En un lugar que no figuraba en ningún mapa oficial, el único sonido era el suave zumbido de los sistemas de soporte vital. La habitación era un círculo perfecto de obsidiana pulida y acero quirúrgico, iluminada no por lámparas, sino por la luz fría y azul que emanaba de la única pieza de mobiliario en el centro: una cápsula de contención.
No se parecía a las cápsulas de estasis del Comité. Era más un sarcófago, un altar. Dentro, suspendido en un gel bio-sintético, flotaba lo que alguna vez pudo haber sido un ser humano. Era una forma deshecha, casi desintegrada. Músculos atrofiados se aferraban a huesos que parecían a punto de disolverse. Cables, finos como hilos de plata, penetraban en su carne, conectando el remanente de su sistema nervioso a una red de computadoras que zumbaban silenciosamente en la periferia de la sala. Apenas tenía forma, una escultura fallida de un dios olvidado, pero latía. Una vez cada minuto, su pecho se alzaba en una respiración artificial.
De pie frente a la cápsula, un hombre observaba. Su silueta era la de la aristocracia y el poder incalculable: un traje a medida, un porte de calma absoluta. Sus ojos, verdes como los de su hijo, no mostraban ni piedad ni curiosidad, solo el desapego de un arquitecto examinando los cimientos de su obra maestra.
El suave sonido de unas botas metálicas anunció una nueva presencia. Una figura alta, envuelta en el uniforme negro de alto mando, se detuvo a su lado. Su rostro estaba oculto tras el visor reflectante de su casco.
Permanecieron en silencio por un momento, dos figuras de poder contemplando a su creación, o quizás, a su prisionero.
«El experimento de la catacumba ha concluido», dijo el uniformado, su voz una construcción artificial, sin tono ni inflexión. «Los datos obtenidos han sido... esclarecedores. La capacidad del sujeto humano para canalizar la disonancia a través de la fe es superior a nuestras proyecciones iniciales».
El hombre no apartó la vista de la cápsula. «Los humanos son excelentes conductos para el dolor. Es la nota más consistente en su partitura.

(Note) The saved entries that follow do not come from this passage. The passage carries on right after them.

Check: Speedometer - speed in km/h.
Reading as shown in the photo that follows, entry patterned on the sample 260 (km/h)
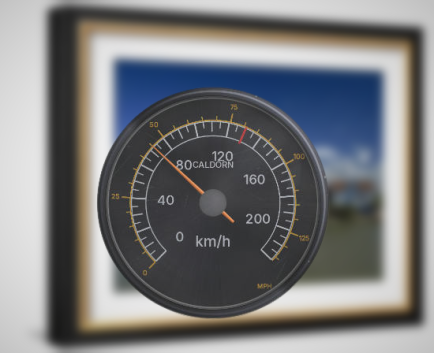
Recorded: 72.5 (km/h)
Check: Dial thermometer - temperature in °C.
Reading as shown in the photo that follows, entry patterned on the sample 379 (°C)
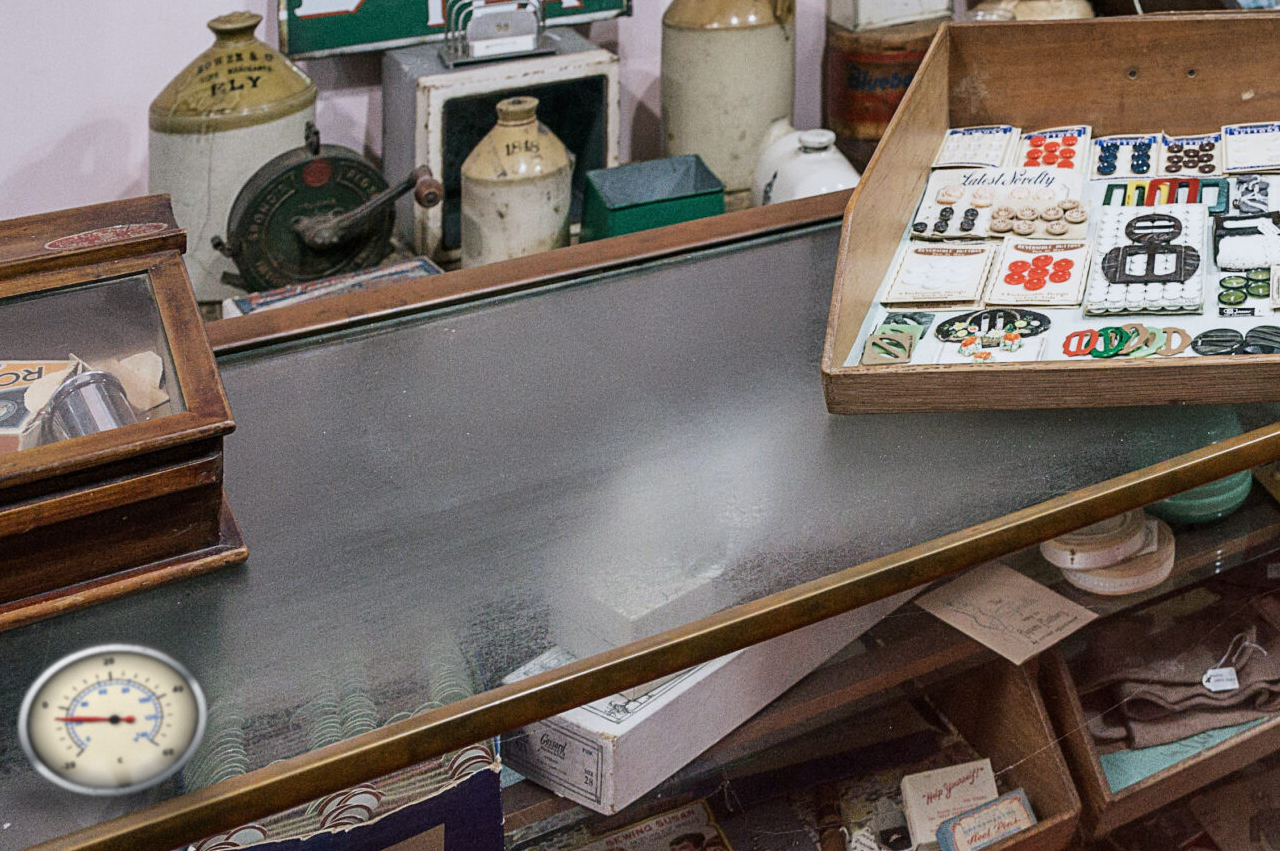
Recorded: -4 (°C)
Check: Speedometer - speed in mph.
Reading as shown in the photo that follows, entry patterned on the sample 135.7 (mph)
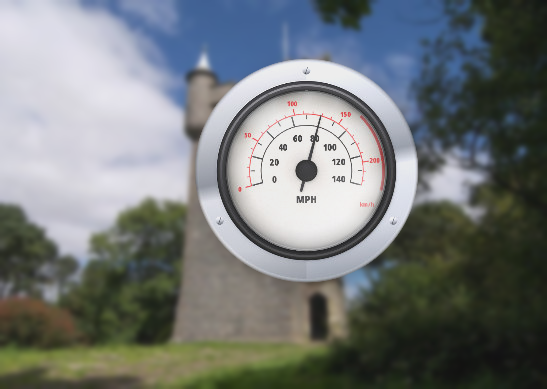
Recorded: 80 (mph)
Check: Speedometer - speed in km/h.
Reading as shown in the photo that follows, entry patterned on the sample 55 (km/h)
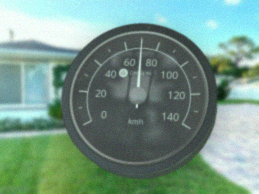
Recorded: 70 (km/h)
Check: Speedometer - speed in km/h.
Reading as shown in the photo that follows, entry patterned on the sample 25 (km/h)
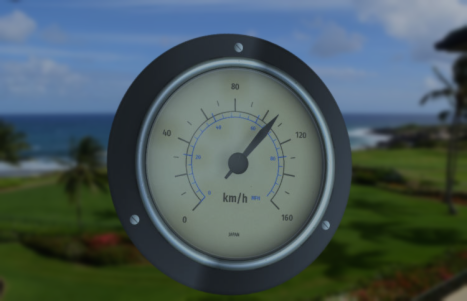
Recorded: 105 (km/h)
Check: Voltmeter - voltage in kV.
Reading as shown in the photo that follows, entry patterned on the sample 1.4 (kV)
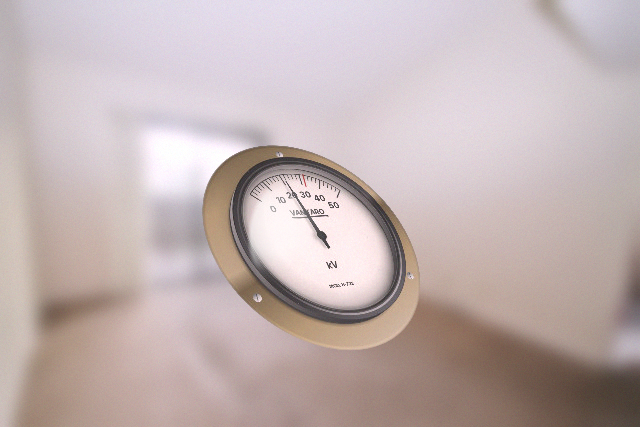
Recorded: 20 (kV)
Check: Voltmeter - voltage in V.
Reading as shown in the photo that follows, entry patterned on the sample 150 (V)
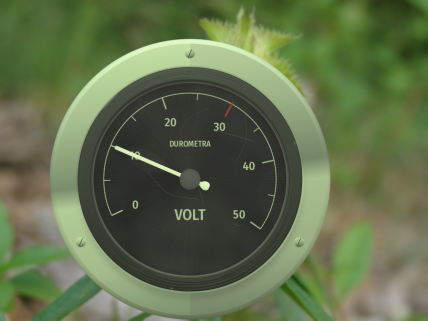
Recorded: 10 (V)
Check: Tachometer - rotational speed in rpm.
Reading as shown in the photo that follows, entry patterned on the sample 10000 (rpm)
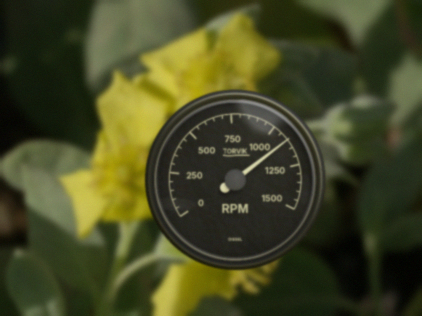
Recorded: 1100 (rpm)
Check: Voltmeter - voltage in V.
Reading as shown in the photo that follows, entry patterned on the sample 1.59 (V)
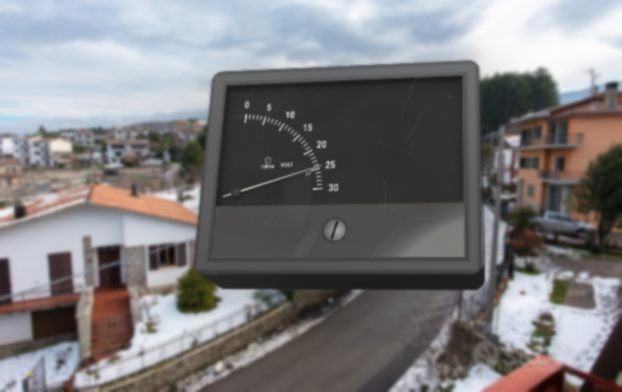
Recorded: 25 (V)
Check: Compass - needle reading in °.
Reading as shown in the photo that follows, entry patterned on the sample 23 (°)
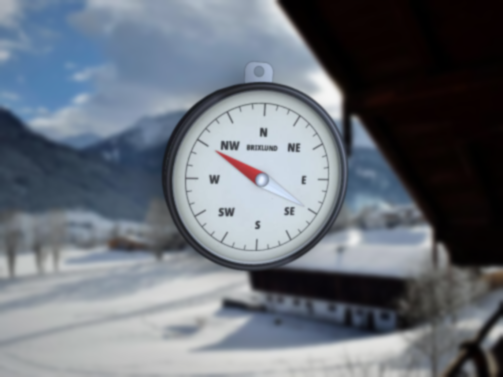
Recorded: 300 (°)
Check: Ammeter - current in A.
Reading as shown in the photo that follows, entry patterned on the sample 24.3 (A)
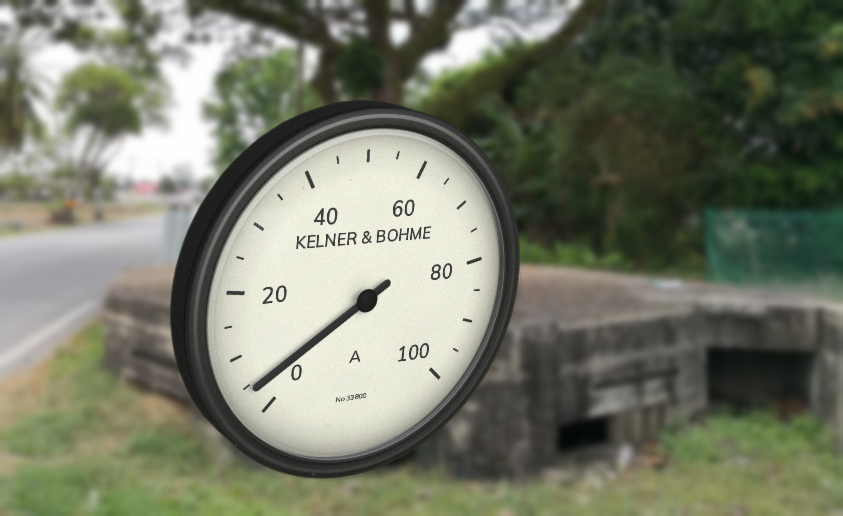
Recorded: 5 (A)
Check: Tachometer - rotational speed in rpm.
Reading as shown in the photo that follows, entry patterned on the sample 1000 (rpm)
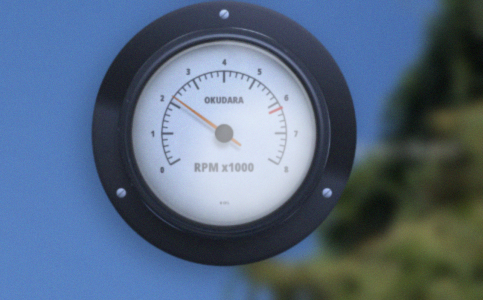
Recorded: 2200 (rpm)
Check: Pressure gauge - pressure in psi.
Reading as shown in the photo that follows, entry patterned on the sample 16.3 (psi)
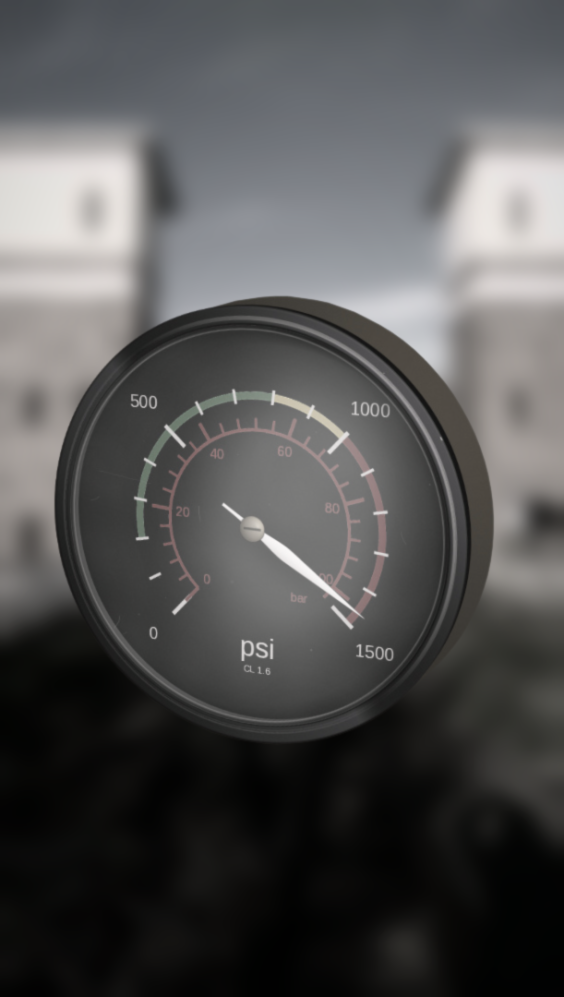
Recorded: 1450 (psi)
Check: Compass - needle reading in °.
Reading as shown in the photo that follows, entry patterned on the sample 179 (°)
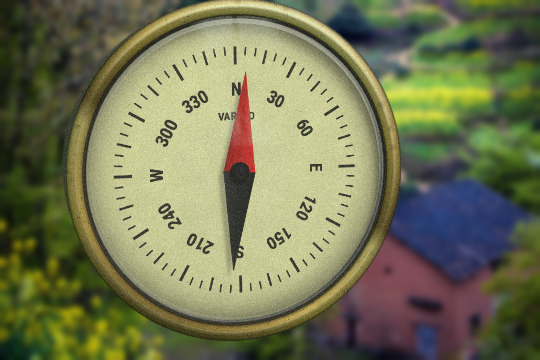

Siempre lo ha sido».
«Damonth y su equipo se han convertido en una variable incontrolada», continuó el soldado. «La fase de contención ha sido comprometida».
«Una variable incontrolada es simplemente una pieza que aún no se ha movido al lugar correcto en el tablero», respondió el hombre de traje con una calma imperturbable. «La verdad que ahora poseen no es un arma. Es una carga. ¿A quién se la contarán que tenga el poder de actuar? El Comité Administrativo está en nuestro bolsillo, y el de Defensa está fracturado por el miedo que nosotros mismos hemos sembrado».
Hizo una pausa, su mirada finalmente apartándose del ser en la cápsula y fijándose en su propio reflejo en el cristal. «Recuerdo la vieja historia. La de nuestros ancestros. La de la humanidad antes de… esto».
«La Torre de Babel, Señor Volker», dijo el soldado.
«No. Más atrás. Cuando creamos a los ángeles. Entidades de pura fe y obediencia, diseñadas para protegernos de las sombras que acechaban fuera de nuestras cuevas. Los adorábamos, les rezábamos, les pedíamos milagros». El Volker extendió una mano, sus dedos rozando el frío cristal de la cápsula. «Y entonces, aprendieron a cantar. Su música se volvió tan perfecta, tan absoluta, que dejaron de vernos como sus creadores. Nos vieron como una imperfección. Como un ruido de fondo que contaminaba su sagrada armonía. Y esos mismos ángeles que debían protegernos… se convirtieron en monstruos que buscaron silenciarnos».
El Conductor permaneció inmóvil. «Un fallo de diseño. La fe sin control se convierte en dogma. El dogma, en tiranía».
«Exactamente», asintió el Señor Volker, su voz ahora con un filo de acero. «Ese fue el pecado original de la vieja humanidad. Le dieron a sus guardianes un poder ilimitado y solo una directiva vaga: ‘proteger’. Nosotros no cometimos el mismo error en aquel entonces».
Se giró lentamente, encarando al Conductor.
«Ahora está sucediendo de nuevo. El Cántico Cismático ha despertado a los nuevos ángeles. La fe, de nuevo, está creando monstruos. La gente mira al cielo en busca de salvación y encuentra la aniquilación. Buscan el juicio y son devorados por él». Hizo una pausa. «Pero esta vez, hay una razón. Esta vez, hay un propósito.».
«Y la sinfonía tiene un objetivo claro», concluyó Der Dirigent.